An innovative campus decision, and one that serves as a model for students to see, was the enlisting of a small group of goats to help eliminate invasive species, particularly porcelain-berry, from the campus. Tantillo was pleased that the AP environmental students were able to discuss its benefits to the campus and the community.

Both John Jay and Fox Lane high schools have stable and healthy enrollments in their AP environmental studies courses, and each high school boasts creative and popular electives. 

Panzer’s popular environmental physics class offers an opportunity for older students to get hands-on learning about many issues related to sustainability. One participatory activity involves students sleeping outdoors for a night (in their backyards) to learn the lessons of entropy, heat transfer and more. They study the data and then experience personally the lessons learned. Panzer makes sure he does the experiential lab as well. A second exercise in this class is students designing their own home and building a model. 

“In our discussions regarding energy,” Panzer said, “we talk about the pluses and minuses of different choices, and then the students get to decide for themselves.” Students in the fourth-grade study energy, and the students in Panzer’s class go to a fourth-grade classroom and present their home energy solutions, a win-win for all. 

Another innovative elective is taught by Jelena Dossena, a Fox Lane science teacher in her 21st year in the district. She has created SUNY “natural disasters,” a course in which high school students may also get college credit through a relationship with the State University of New York at Oneonta.

“In this class, we focus on natural disasters, and the news impacts the curriculum each year,”she states. “Wildfires in California, floods in Asheville, tornado season … all this steers me towards what the students learn each year,” said Dossena. 

Students examine the science behind the disasters and determine what people can and cannot control. How should bridges and buildings be better built to absorb shock? Can we do anything about meteors hurtling near Earth? 

“We actually study a little bit of everything; the students need to be scientifically literate, and they need to know their math and their history as we examine real places and real events,” Dossena said.

And not all learning is from faraway places.

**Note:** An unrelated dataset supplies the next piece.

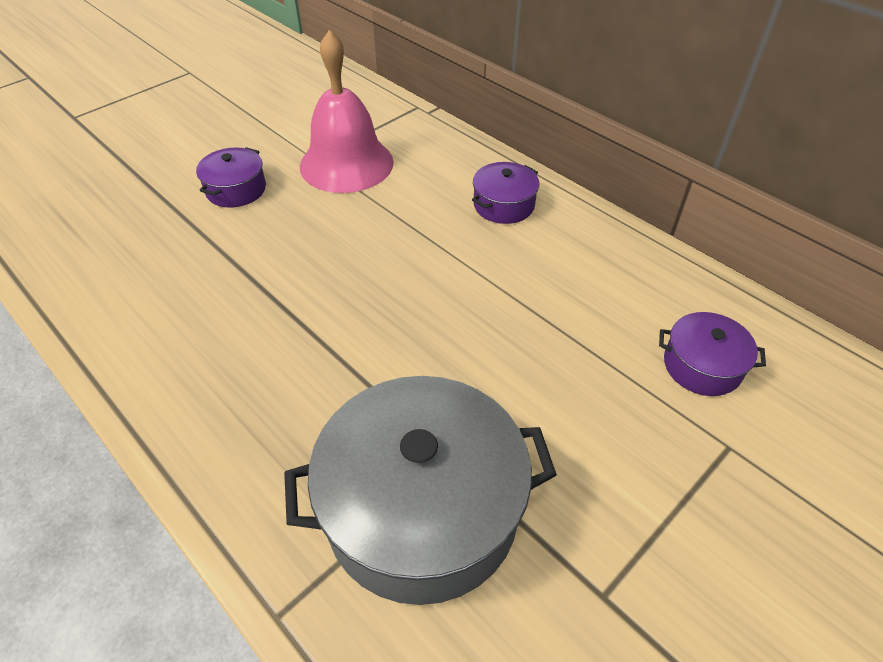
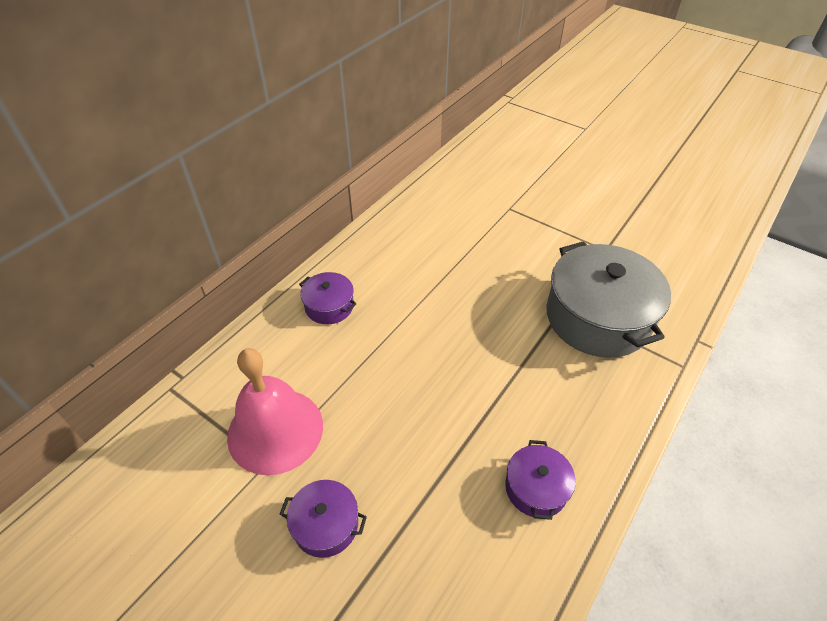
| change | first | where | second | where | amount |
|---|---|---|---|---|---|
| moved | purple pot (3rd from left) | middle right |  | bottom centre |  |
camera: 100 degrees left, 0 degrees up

Shortly after Hurricane Sandy in 2012, students in the natural disasters class walked from the back of Fox Lane campus directly into Westmoreland Sanctuary, and saw for themselves the destruction of this close-to-home natural disaster. 

While sustainability is strongly emphasized in the district’s curriculum, district practices in this area have also been the recent focus of public criticism leveled at the Bedford Central School Board over the issue of supporting a composting program in the district schools.   

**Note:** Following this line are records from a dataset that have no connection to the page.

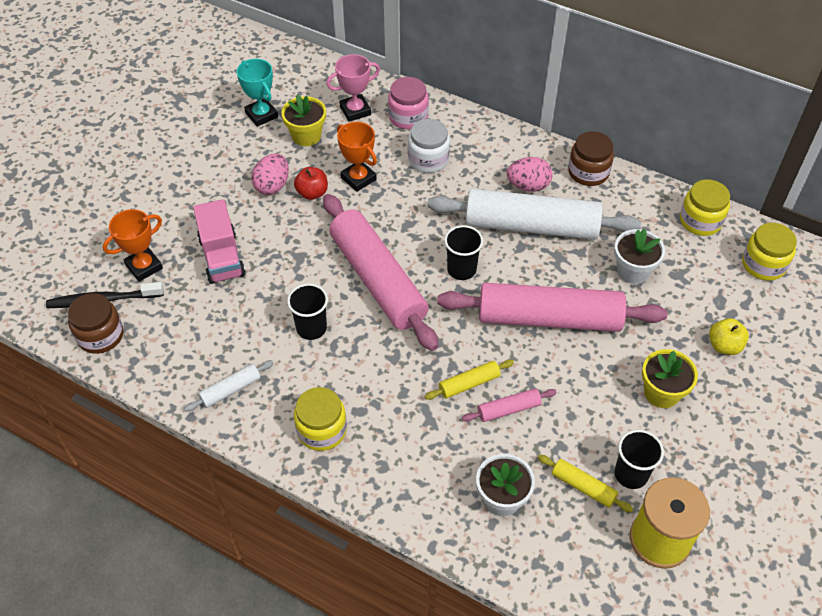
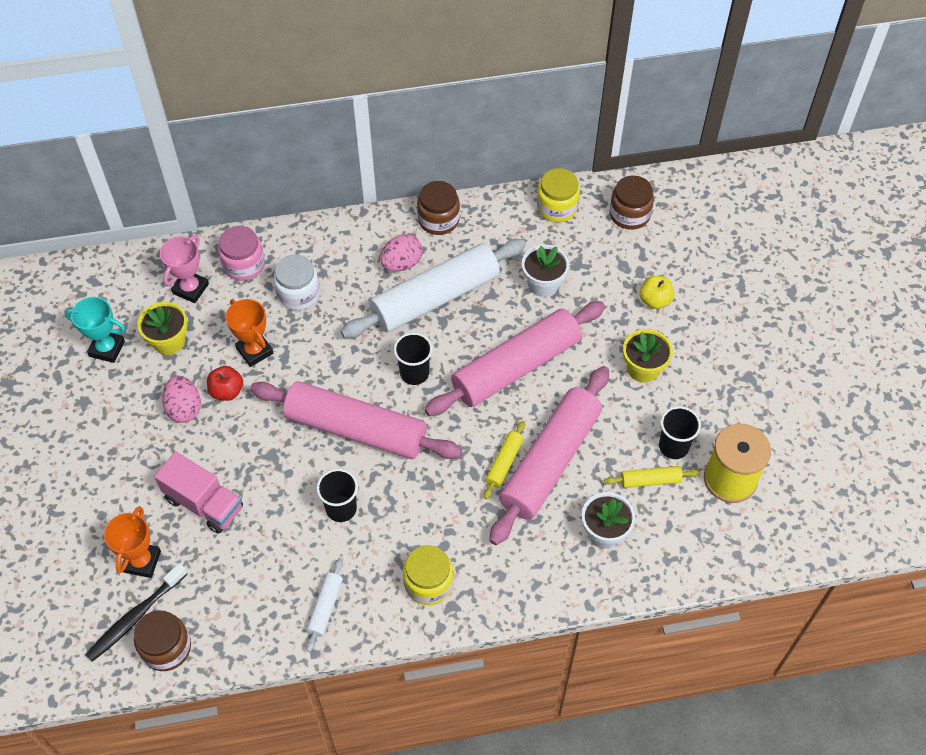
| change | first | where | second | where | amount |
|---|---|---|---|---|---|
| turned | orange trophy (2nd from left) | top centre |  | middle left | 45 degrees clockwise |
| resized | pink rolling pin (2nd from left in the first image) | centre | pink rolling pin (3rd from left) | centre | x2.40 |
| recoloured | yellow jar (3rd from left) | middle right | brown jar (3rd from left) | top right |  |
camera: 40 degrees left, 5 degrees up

Up and down the curriculum, area schools address earth science, environmental science, and sustainability. Classrooms, campuses, local parks, community businesses, and SUNY all join together in this comprehensive effort to teach students both the wonders of our planet and the current stresses it is experiencing. 

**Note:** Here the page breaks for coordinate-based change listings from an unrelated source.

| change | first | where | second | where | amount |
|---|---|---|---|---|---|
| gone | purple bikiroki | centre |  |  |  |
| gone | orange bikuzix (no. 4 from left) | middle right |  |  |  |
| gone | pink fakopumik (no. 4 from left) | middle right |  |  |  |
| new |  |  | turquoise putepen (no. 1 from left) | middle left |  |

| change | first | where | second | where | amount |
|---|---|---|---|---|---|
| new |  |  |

“With continuing support from and communication with all of our stakeholders, from students to the Board of Ed, the future of the education of sustainability looks strong,” Brady said.


This article is part of a continuing series exploring how local schools are addressing the teaching of science and its related fields — technology, engineering, and mathematics — collectively referred to as STEM. This independently-reported series in The Recorder is made possible by a grant from Regeneron.